International employers with New Zealand based employees are now more likely to be able to enforce their choice of foreign law in employment agreements should an issue arise.
The Court of Appeal recently overturned an Employment Court judgment, which had applied New Zealand employment legislation despite the employment agreement specifying that Hong Kong law was to apply (New Zealand Basing Limited v Brown  NZCA 525).
The case involved New Zealand based pilots employed by a Hong Kong owned airline. Their employment agreements provided that Hong Kong law was to apply to the pilots’ conditions of service (in this case, the issue was the pilots’ retirement age of 55). A key issue was whether the laws of Hong Kong or New Zealand applied. The compulsory retirement age was lawful under Hong Kong law, but in New Zealand the compulsory retirement age would not be lawful.
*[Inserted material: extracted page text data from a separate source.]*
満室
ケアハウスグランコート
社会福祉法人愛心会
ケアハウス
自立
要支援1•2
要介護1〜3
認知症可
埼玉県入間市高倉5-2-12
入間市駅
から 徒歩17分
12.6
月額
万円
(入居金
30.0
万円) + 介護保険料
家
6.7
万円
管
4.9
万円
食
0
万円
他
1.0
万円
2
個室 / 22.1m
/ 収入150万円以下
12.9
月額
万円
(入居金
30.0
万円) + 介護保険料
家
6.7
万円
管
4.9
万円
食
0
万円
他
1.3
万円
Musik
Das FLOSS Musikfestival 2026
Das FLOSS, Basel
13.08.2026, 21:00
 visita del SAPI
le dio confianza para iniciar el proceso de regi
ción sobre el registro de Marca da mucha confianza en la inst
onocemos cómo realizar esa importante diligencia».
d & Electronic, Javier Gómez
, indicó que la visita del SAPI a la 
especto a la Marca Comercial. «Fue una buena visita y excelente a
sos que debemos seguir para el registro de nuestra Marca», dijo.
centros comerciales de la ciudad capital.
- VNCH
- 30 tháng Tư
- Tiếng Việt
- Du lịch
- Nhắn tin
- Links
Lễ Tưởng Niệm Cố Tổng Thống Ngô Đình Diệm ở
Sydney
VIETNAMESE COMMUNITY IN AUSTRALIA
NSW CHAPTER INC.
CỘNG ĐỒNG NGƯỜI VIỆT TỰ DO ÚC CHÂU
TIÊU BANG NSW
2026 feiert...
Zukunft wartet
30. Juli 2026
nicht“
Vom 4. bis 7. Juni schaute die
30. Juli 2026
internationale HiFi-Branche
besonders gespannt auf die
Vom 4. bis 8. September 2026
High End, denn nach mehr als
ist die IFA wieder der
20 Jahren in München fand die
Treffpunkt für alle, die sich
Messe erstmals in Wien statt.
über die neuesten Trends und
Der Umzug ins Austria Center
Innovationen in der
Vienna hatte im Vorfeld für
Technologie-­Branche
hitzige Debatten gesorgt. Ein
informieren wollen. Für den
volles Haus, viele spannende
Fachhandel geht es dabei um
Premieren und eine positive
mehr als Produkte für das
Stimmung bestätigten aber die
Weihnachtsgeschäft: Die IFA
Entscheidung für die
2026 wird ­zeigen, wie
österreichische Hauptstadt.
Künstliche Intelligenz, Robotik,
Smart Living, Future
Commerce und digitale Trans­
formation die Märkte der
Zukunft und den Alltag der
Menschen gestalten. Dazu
Also considered in this case, were some specific factors around the choice of these conditions being offered to the pilots when the employment agreements were negotiated at the outset.
The Employment Court found that New Zealand employment law should apply as the pilots were based in New Zealand. The Court of Appeal overturned that decision and found that the correct approach was to consider the express specification of Hong Kong law as the relevant law and then to assess whether conflict of law exceptions applied.
Despite the above judgment, employers still need to ensure that the choice of law provision specifies a law that is connected to the employment relationship or provides some benefits to the employee to offset any loss of protection that the employee would otherwise receive under New Zealand employment legislation.